Women cannot love what they pity. There may be some emotional confusion in the more compassionate (e.g., nurse types), who think that when they deliver the broken from their infirmity they are engaging in love, but it is a different thing, and the confusion causes nothing but pain.
Yamazaki, emotionally mis-educated, and weak from the beginning, does not know this. He is rescued (in a flashback shown late in the episode, but excerpted earlier on) by a girl from a group of bullies. He thinks it is the beginning of a beautiful friendship.
There is a desire among men to rescue women (read Dostoevsky’s The Idiot to see how well it can go).

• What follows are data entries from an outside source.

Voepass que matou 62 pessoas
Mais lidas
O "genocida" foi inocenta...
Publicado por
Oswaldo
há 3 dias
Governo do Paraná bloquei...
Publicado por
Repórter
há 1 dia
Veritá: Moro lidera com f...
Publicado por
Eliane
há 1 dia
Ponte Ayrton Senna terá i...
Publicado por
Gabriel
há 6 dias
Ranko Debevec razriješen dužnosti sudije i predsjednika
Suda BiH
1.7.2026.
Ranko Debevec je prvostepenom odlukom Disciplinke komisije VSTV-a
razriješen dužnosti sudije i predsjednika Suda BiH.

Whether there is a concombinant desire among females to be rescued is difficult to discern – modern socialization is against the notion, but modern socialization takes much that is natural and calls it perversion. What can be hardly questioned is this: women have no desire to rescue men. To fix them, yes. To take something good but imperfect and get the credit for finding that last part that needs to be changed and doing the deed, absolutely. But not rescuing the piteous.
Yamazaki’s incident was a prepubescent anomaly, a weird happenstance that occurred in the shadow area of life where girls can still physically keep up with boys. When the testes drop and the testosterone comes in, the muscle development of boys is remarkable. The boy you could out-wrestle two months ago can now snap you like a twig.

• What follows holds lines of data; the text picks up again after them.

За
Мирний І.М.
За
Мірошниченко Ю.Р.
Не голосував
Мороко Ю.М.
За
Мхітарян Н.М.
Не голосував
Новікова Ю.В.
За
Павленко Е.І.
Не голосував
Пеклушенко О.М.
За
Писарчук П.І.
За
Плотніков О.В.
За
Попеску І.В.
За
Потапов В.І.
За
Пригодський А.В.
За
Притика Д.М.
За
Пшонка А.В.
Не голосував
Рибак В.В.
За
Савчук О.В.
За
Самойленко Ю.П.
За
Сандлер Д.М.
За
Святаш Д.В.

(Girls, take notice: if any adult male has let you get some shots in, like in a martial arts environment, they were being nice. If they really went at you, they would destroy you. They don’t do it, because there is no honor in it.)
This is a Yamazaki episode. He doesn’t seem to get many, but with Sato’s own problems being essentially replayed from previous episodes: “What is my real deal with this Masaki chick? Should I be imagining a 17-year-old completely starkers?”*
*Answer: only if you never tell anyone about it.
Meanwhile, Yamazaki asks out his “girlfriend” for a fireworks festival show, and is told she can’t make it. What he does post-rejection is disturbing. He picks up a pamphlet that has a Gatchaman-style character on the cover, pokes out the eyes , and uses it as a mask, screaming at imaginary villains.
Then, drunk, he tells Sato he has told his classmates they’ll have their game done, and up for a show, in just one month. And to make sure that Sato does his work, he insists they sit together in Yamazaki’s room, working side by side. Yamazaki does the art, Sato writes the scripts. Sato creates his sexy scenarios, occasionally screaming and throwing his laptop because he imagines, again and again, Masaki in the place of the naked girl.
Yamazaki recognizes this love-sickness, and tries to share his method for fighting it. He puts on the mask, and shouts with conviction, “Get Lost, Women!”
He essentially says love was invented by the white man (hi!) to spread capitalism, and it is his and Sato’s duty to hate women. Wear the mask, scream. Wear the mask, scream. Flashback: Yamazaki, rescued from beaters, asks the girl out. She pities him, and cannot love him, and lies about a previous engagement. Cut to the fireworks festival, and Yamazaki sees the girl with a guy – one of the guys who’d beat on him.
What makes this different from the usual “One event that invents the entire psychological development of the character” is that we see his creepy, pathetic escape from the emotional pain: he puts on a mask, and playacts his murder of the villains. Yamazaki has never developed the mature reaction to this rejection*. Rather than bracing himself, he loses himself.
*Kids, the mature reaction is “F’ her, I’ve got six more on the line.” And for that to be true. Abundance mentality.
Then the twist: the present-day school girl calls. Her audition (which Yamazaki was sure was just an excuse) was postponed. She’s free, and would go watch the fireworks with him. She did not fit the pattern that Yamazaki’s personal shame and self-hatred had imposed on her, and all womankind. She just had something to do, and is (Christ only knows why) willing to spend some free time with Yamazaki.
So Sato is entirely dropped. His hilarious reaction, after chanting for Sato, again and again, “Get lost women, Get lost women,”, is “Get Lost, everybody.” Then he sulks in bed, hoping that there’s a terrible fireworks accident and they all die.
Of course, Misaki rescues him from his ennui, asking him to go to the fireworks fest with her. They hold hands. This is not progress. This is damage finding damage.